In our culture, a saying is thrown around when referring to
someone who seems to have lost one’s self amidst the fast-paced, ever changing
world. We call this an identity crisis. Many times this term tends to label
angsty teenagers who lash out to their parents and peers because they are “just
trying to find themselves”, or a feed up middle aged father who buys a
convertible so he can feel young again. However, the concept of an identity
crisis can aptly be applied to the state of the feminine paradigm as we see it
today in modern society. In Seyla Benhabib’s essay “From Identity Politics to
Social Feminism: A Plea For the Nineties”, she highlights the constant struggle
for women to form a united voice and finally become equal to their male
counterparts. As she points out, since the birth of the feminist movement in “the eighteenth century and
particularly in the period of their articulation in mid-nineteenth and early
twentieth centuries, feminism and the women’s movements have always struggled
with dilemmas of equality and difference; equality with males versus being
different from them; preserving a women’s separate sphere versus becoming full
members of existing society by giving up women’s traditional spaces”(3). With
the heavy burden of recognizing what women are as whole, the final plunge to
gain equality once and for all seems very far away. If the female population
struggles with such an outright identity crisis, how can we move forward?
Benhabib
sheds light on the female identity crisis when she argues that the problem is
that “the clash of multiple identities as well as of the allegiances
which surround them have come out into the public; the continuous and
inevitable fragmentation of identities has made it almost impossible to develop
a common vision of radical transformation” (3). Although it can appear that
women are the source of the problem since they simply cannot form a unified
voice and identity. However, perhaps the root of this setback lies in where
women first formed their ideas of themselves. As secondary components in
patriarchal society, women have formed their self-concepts through the
ideologies and epistemologies of men. No doubt, if you were told from birth
that you were ugly and stupid, then you would grow up to believe you were both
ugly and stupid, despite being told differently by others. The same thing has
happened to women in our society. Despite the giant leaps that women have made
since the eighteenth century, they are still being told they are lesser than
men. An identity crisis is almost impossible to avoid. Benhabib notes the power of identity when she
states, “identities, personal as well as collective, are seen as ‘social
constructions’ with no basis of givenness in nature, anatomy, or some other
anthropological essence. Such social construction, most identity/difference
theorists also add, is to be understood as a process of social, cultural and
political struggle for hegemony among social groups vying with one another for
the imposition or dominance of certain identity definitions over others”(5). Benhabib
points out that identities are not inherent, but rather formed by social
constructions. If this is true, then our own brain does not form our ideas of
ourselves, but by the brains of others who came before us and forced us into a
select category they felt comfortable placing us in.

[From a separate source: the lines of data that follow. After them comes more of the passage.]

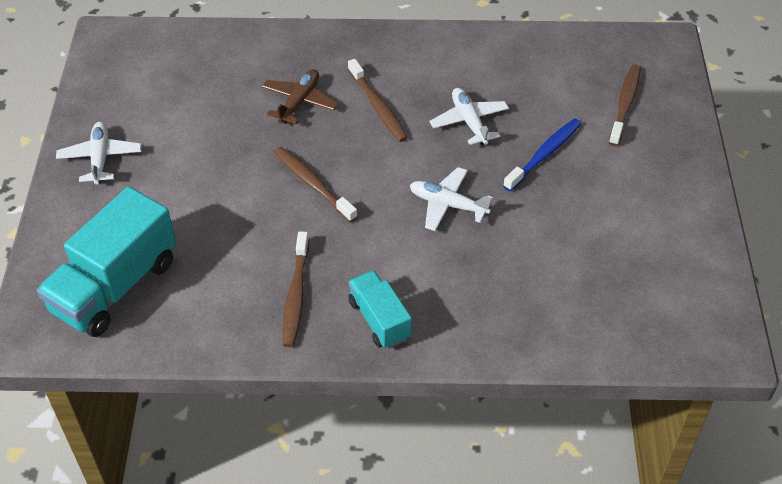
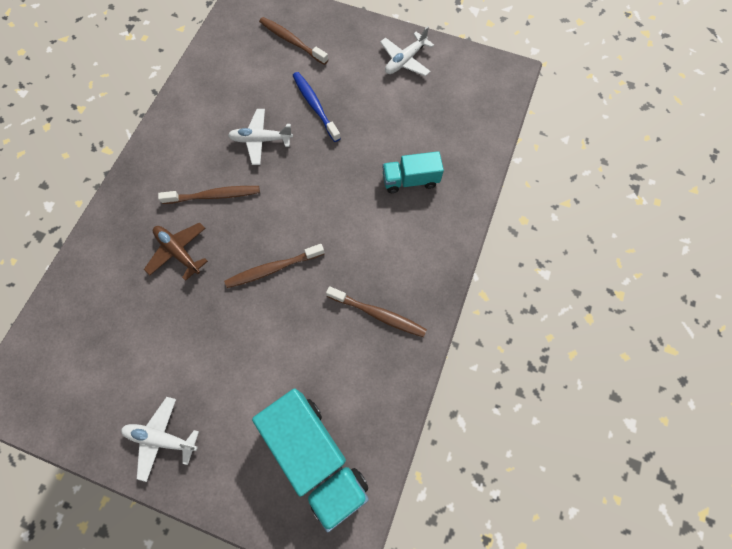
camera: 70 degrees left, 20 degrees up
(379, 320) = (421, 263): turquoise truck -> turquoise truck (410, 180)
(448, 205) = (334, 182): white plane -> white plane (405, 60)

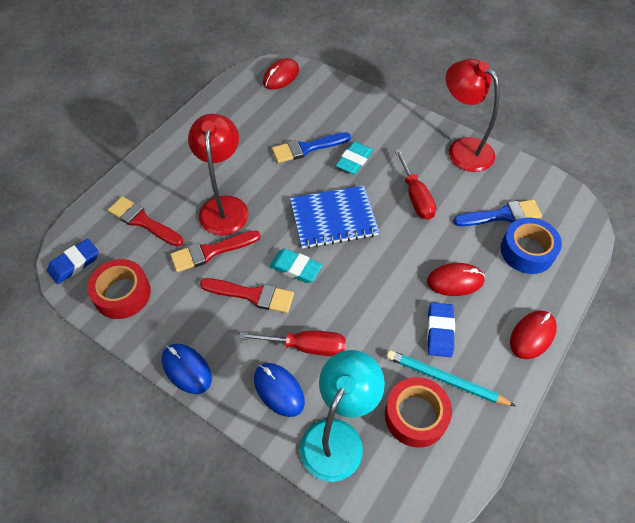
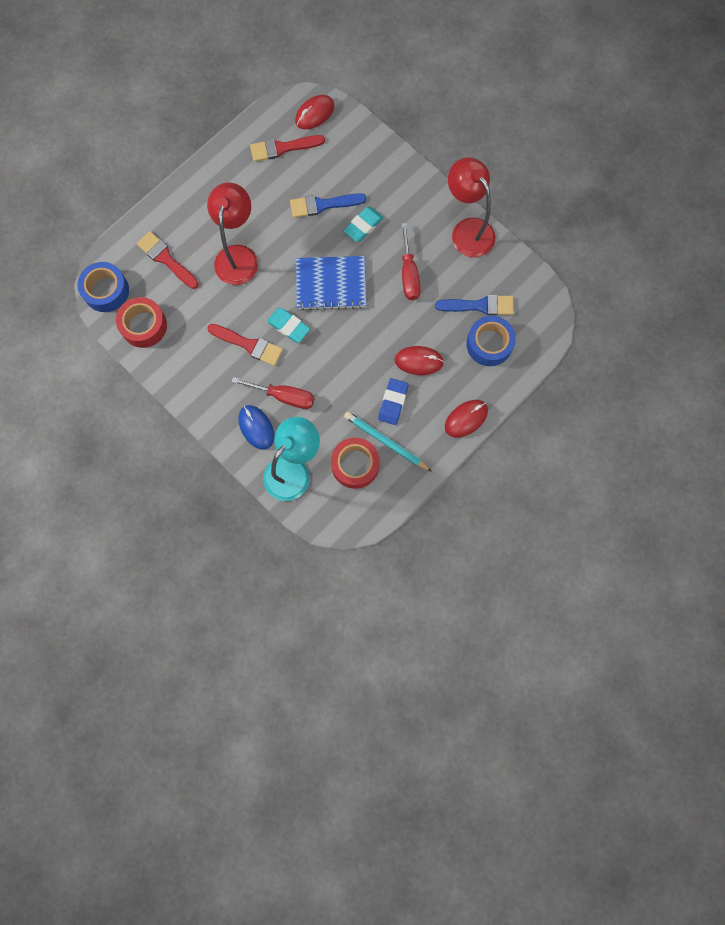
camera: 10 degrees right, 20 degrees up
(74, 263) = (106, 291): blue eraser -> blue tape
(187, 369) = (188, 399): blue mouse -> none
(211, 251) = (220, 299): red brush -> red brush (283, 148)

With the knowledge of identity as a social construction, it
is very easy to assume a submissive position, because what’s the point? Why
should I care about my place in society if it has already been perfectly mapped
out for me? Well, if I learned anything from this piece or Karlyn Campbell’s
piece, it’s that despite what lot we are given in life, we have every right to
challenge in order to make our own lives, as well as others, to change it for
the better.
Benhabib, Seyla. “From Identity Politics to Social Feminism:
A Plea for the Nineties.”
Web. http://www.ed.uiuc.edu/EPS/PES-Yearbook/94_docs/BENHABIB.htm.
1-13.
Do you ever think that the reason one unified female voice cannot exist is because the idea of "feminism" is too broad? There are so many different voices stemming from females that it almost seems that each branch should be recognized as individual and not under the same umbrella of feminism.